Before leaving office earlier this month, Illinois Governor George Ryan commuted the sentences of 167 men on death row and pardoned outright four others, thus placing in limbo, at least temporarily, the state’s death penalty. Ryan was widely praised by death-penalty opponents in the United States and abroad. Prosecutors and victims’ groups were outraged, and few politicians seemed eager to follow in Ryan’s footsteps. Senator Joseph Lieberman (D-Conn.), a declared candidate for president, called the governor’s action "shockingly wrong. It did terrible damage to the credibility of our system of justice, and particularly for victims. It was obviously not a case-by-case review, and that’s what our system is all about."

Critics of the death penalty, especially in Illinois, might fairly point out that "terrible damage to the credibility of our system of justice" had already been done by a series of revelations about forced confessions, lying informers, and innocent men sentenced to death. In recent years, seventeen men awaiting execution in Illinois have been proven to be innocent. Clearly, something is very wrong with the state’s justice system. Ryan, a former death-penalty supporter, was convinced that an innocent person would soon be killed by the state.

It is not clear, however, whether Ryan’s dramatic action will help or retard the effort to abolish capital punishment. Most Americans support the death penalty for particularly heinous crimes, and most legislators are chary of challenging those views. Reasonable people can disagree about the justice of capital punishment, and unilateral judicial or executive steps to abolish it are likely to arouse resentment.

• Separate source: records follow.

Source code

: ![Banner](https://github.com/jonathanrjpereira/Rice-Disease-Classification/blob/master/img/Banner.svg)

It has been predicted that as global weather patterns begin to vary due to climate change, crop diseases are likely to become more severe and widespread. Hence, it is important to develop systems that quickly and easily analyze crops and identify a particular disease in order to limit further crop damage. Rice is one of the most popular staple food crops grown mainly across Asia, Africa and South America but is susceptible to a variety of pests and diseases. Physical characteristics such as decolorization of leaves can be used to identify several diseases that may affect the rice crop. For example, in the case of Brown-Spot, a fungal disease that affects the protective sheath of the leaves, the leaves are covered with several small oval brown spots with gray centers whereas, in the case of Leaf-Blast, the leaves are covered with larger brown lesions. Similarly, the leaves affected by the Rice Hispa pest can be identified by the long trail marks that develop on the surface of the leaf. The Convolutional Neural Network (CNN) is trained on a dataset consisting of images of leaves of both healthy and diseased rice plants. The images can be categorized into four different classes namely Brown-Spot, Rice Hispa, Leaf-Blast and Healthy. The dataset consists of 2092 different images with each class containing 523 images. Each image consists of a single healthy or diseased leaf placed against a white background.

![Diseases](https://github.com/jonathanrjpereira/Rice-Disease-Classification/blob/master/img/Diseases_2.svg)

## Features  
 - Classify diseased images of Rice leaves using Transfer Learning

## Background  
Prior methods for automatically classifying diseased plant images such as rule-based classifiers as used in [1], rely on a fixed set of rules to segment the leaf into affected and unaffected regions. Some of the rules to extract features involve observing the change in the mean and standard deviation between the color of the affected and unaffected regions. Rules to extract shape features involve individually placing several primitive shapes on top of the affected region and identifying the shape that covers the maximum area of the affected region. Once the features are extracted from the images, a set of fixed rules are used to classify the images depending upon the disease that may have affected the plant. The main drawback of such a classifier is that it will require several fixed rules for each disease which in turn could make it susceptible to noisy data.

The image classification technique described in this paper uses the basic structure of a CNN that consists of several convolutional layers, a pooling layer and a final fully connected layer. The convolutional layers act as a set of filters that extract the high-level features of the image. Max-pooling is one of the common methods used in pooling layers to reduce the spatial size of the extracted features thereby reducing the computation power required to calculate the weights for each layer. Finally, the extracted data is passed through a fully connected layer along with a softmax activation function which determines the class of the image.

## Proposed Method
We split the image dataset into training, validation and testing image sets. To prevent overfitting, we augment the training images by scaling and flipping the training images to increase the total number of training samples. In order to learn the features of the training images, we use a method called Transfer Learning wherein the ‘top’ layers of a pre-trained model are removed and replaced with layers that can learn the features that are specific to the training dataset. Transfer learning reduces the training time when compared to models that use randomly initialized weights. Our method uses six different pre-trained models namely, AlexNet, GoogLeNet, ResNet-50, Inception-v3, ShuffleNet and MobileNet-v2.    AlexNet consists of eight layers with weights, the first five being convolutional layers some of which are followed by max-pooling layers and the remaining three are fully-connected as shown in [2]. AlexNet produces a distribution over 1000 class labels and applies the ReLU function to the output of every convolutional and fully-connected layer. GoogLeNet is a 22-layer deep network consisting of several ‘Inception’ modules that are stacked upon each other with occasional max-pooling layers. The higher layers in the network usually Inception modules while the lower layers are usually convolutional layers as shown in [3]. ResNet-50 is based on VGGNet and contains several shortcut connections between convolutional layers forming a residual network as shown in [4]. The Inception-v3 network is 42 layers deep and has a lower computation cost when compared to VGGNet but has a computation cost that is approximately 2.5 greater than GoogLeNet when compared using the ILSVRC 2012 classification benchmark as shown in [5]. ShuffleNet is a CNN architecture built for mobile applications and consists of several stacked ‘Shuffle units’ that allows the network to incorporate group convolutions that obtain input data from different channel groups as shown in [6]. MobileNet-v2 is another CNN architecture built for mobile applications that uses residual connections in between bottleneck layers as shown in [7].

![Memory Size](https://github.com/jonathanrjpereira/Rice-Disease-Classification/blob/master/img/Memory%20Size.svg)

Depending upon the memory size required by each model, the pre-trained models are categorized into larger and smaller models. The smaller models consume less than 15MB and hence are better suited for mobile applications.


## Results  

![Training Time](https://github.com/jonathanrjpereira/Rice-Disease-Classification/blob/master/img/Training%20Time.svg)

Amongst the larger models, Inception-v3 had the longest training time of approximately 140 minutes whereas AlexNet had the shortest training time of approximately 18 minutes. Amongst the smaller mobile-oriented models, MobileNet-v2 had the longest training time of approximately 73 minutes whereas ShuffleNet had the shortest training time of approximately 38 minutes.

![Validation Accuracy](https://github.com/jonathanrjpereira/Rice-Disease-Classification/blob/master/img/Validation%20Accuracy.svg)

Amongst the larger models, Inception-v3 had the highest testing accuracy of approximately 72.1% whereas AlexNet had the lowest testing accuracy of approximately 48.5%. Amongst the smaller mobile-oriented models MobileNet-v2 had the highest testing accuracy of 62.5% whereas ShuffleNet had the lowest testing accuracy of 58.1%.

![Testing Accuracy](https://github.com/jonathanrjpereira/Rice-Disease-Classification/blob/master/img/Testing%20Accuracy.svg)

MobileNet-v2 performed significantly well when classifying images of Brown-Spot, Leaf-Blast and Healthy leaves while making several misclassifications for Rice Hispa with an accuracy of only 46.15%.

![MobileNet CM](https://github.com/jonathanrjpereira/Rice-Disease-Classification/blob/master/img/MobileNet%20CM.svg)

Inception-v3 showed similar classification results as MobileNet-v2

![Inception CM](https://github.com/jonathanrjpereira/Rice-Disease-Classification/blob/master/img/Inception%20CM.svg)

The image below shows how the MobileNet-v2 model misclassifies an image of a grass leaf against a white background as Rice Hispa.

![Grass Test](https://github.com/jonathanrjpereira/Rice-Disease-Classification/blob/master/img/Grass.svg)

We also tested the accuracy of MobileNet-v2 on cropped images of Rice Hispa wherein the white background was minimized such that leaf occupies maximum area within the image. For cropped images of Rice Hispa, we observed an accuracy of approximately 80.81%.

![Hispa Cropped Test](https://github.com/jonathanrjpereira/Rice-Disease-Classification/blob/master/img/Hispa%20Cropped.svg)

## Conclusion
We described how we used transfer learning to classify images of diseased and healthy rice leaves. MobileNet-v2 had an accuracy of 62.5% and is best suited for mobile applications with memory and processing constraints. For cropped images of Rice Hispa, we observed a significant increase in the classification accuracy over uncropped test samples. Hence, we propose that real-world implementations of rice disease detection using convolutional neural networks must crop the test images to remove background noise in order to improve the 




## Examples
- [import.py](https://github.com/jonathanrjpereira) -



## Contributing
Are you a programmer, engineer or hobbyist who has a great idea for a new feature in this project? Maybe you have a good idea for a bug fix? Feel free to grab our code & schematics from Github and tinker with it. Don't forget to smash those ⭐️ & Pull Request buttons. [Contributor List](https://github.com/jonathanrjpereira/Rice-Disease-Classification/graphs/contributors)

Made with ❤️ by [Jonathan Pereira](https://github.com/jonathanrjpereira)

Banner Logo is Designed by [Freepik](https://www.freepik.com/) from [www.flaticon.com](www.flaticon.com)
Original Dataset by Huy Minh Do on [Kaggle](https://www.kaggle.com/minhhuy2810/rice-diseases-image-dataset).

What is increasingly hard for fair-minded people to disagree about is the unreliability of the judicial system. Too many mistakes have been brought to light, in Illinois and elsewhere, for death-penalty advocates to remain sanguine. Too much is at stake, for the community and the accused, for anyone to remain complacent. As the novelist Scott Turow, a former Illinois prosecutor and death-penalty advocate, has recently written, "Perhaps the best argument against capital punishment may be that it is an issue beyond the limited capacity of government to get things right." When it comes to life and death, there should be no margin for error.